The same infrastructure can generate audience-specific derivatives of each finding. An attack path showing how an externally controllable input reaches a deserialization sink three service hops downstream is significantly more persuasive to an engineering leadership team than a paragraph describing the same chain. The diagrams are not just decorative. They’re structural.
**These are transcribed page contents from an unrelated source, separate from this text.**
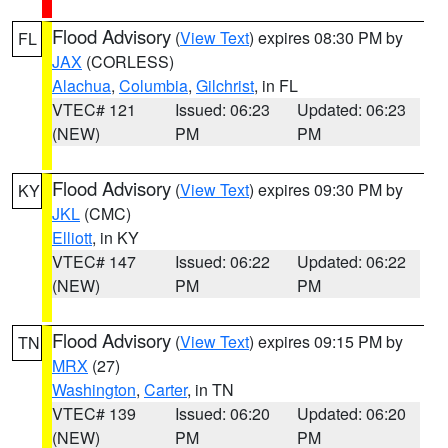
Flood Advisory
(
View Text
) expires 08:30 PM by
FL
JAX
(CORLESS)
Alachua
,
Columbia
,
Gilchrist
, in FL
VTEC# 121
Issued: 06:23
Updated: 06:23
(NEW)
PM
PM
Flood Advisory
(
View Text
) expires 09:30 PM by
KY
JKL
(CMC)
Elliott
, in KY
VTEC# 147
Issued: 06:22
Updated: 06:22
(NEW)
PM
PM
Flood Advisory
(
View Text
) expires 09:15 PM by
TN
MRX
(27)
Washington
,
Carter
, in TN
VTEC# 139
Issued: 06:20
Updated: 06:20
(NEW)
PM
PM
This matters because impact is a function of communication, not just discovery. A finding that doesn’t produce a remediation response is a finding that didn’t land. Consultants who can close that gap, and those who can make a complex technical issue comprehensible to the people who control the budget to fix it, deliver more value in the same assessment. AI doesn’t just make reports faster to produce. It makes them more thorough, more detailed, and more actionable than what was previously feasible within the engagement window.

The Commitment

Security assessments are almost always time-boxed. The consultant makes depth tradeoffs every day: which functions to reverse manually, which attack paths to pursue, which custom tooling to build or skip. With LLM-augmented analysis, those tradeoffs change. Binary analysis that previously consumed a full day of manual effort compresses into hours. Custom tooling that would have been out of scope for a two-week engagement becomes feasible to build and deploy within the assessment window. The constraint hasn’t disappeared, but the frontier of what’s reachable within it has moved significantly, enabling you to go deeper on the same clock.

The AI landscape moves faster than any fine-tuning cycle, but security consulting has always rewarded teams that built the infrastructure to use new capabilities correctly rather than waiting for a packaged solution. The teams that figured out fuzzing before it was mainstream, or built custom static analysis pipelines when off-the-shelf options didn’t exist: those teams found more vulnerabilities, found them faster, and became harder to replace.

There’s a dimension to this that goes beyond tooling. Every security consultant brings a distinct set of methodology and analytical instinct to an engagement. A local AI infrastructure should reflect that. Rather than standardizing every analyst’s workflow through a single cloud tool with fixed behavior, a sovereign setup lets each consultant’s accumulated knowledge and methodological preferences shape how the model operates, amplifying individual expertise rather than flattening it.

That’s the commitment: not to just use the latest technology, but to evaluate it seriously, understand its limits, and operationalize it when it earns its place in the workflow. Local LLMs have earned theirs.